Gravity Analog Dissolved Oxygen Sensor SKU SEN0237

hi sir/madam,
Hi, my name is Linges. I have a question about the DO (Dissolved Oxygen) sensor. I want to measure the oxygen level in a shrimp tank. Do I need to use the membrane cap, or can I avoid it? Should I fill the cap with NaOH solution before placing the sensor in the tank?
Also, I’m confused about the calibration process. Why do we need to fill the membrane cap with NaOH for calibration instead of just placing the sensor directly into the water?
Calibration has to be done after the membrane cap is correctly filled with NaOH solution. Calibration tells the sensor how its electrical output voltage relates to known oxygen concentrations. If there's no NaOH solution, there's no reaction, no valid voltage signal, and therefore no way to calibrate.

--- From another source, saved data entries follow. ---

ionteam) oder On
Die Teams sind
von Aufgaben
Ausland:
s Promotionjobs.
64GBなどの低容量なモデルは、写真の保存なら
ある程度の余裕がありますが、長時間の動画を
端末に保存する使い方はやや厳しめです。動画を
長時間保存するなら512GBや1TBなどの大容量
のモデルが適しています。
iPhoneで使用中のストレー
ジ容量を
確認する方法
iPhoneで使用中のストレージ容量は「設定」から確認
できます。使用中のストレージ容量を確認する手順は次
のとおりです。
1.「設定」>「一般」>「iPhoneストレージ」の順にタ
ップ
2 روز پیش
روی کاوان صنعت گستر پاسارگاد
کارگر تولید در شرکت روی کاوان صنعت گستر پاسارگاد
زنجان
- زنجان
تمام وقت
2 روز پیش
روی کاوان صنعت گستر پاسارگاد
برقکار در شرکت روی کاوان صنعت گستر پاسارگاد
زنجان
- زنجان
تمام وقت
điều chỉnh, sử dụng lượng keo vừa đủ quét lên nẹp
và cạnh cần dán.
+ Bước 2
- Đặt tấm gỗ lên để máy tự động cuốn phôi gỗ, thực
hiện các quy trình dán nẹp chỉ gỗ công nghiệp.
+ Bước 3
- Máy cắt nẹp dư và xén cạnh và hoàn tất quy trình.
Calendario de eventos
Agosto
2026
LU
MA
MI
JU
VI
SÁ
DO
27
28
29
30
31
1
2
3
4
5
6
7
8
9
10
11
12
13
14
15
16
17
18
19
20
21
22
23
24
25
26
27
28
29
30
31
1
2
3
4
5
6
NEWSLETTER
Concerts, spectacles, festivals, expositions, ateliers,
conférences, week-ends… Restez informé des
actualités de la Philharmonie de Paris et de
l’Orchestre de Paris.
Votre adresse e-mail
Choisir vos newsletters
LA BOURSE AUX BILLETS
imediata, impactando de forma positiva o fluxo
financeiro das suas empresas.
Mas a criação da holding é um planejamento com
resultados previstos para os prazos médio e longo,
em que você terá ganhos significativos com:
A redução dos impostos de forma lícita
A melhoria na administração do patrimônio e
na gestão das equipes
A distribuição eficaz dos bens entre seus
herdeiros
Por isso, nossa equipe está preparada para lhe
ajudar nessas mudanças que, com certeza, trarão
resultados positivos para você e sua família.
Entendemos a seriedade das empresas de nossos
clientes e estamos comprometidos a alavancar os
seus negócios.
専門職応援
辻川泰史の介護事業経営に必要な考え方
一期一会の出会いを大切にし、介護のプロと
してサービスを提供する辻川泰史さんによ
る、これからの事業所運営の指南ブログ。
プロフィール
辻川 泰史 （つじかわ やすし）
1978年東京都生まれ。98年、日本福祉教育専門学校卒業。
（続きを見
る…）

This dissolved oxygen sensor works because oxygen molecules diffuse through the thin membrane cap and react with special electrodes inside the probe. That reaction happens within a specific alkaline electrolyte solution (the 0.5 mol/L NaOH) and generates a tiny electrical signal proportional to the oxygen level. Without that NaOH solution filling the cap, the necessary chemical reaction simply can't happen, and the sensor won't produce any signal at all. The membrane cap has two critical jobs: it securely holds the NaOH solution around the electrodes, and it acts like a selective barrier, letting oxygen in while keeping water, dirt, and other contaminants in your shrimp tank out. Skipping the cap and putting the bare electrodes directly into your tank water would quickly ruin them

If I fill the membrane cap with NaOH and place the sensor in the shrimp tank, will it affect the shrimp? Or is it safe? I'm a bit scared that the NaOH might harm them. because I'm going to use this for 2 months.